--- Excerpted records Enclosed Below ---
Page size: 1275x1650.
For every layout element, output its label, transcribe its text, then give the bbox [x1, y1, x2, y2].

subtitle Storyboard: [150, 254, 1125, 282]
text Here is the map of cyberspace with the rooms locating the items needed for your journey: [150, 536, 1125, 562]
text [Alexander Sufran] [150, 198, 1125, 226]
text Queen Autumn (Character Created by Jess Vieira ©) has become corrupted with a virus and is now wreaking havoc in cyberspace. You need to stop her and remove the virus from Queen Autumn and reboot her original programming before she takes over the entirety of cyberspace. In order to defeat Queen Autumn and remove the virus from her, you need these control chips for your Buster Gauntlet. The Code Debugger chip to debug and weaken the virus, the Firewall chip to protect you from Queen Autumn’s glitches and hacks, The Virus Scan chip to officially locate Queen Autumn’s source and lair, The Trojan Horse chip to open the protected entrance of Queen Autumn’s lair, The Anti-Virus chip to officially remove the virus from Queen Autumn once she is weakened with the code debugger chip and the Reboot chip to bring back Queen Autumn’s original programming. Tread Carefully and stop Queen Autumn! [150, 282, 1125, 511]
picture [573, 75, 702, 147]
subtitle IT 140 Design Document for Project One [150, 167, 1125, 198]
--- End of Enclosed Excerpted records ---
--- Excerpted records Enclosed Below ---
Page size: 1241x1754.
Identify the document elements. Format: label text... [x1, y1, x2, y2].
--- End of Enclosed Excerpted records ---
■ What to produce
Retype only the lines above between the line with "Page size: 1241x1754." and the line with "Identify the document", counting those two lines as well, and keep every character as it is.

■ Task solution
Page size: 1241x1754.
Identify the document elements. Format: label text... [x1, y1, x2, y2].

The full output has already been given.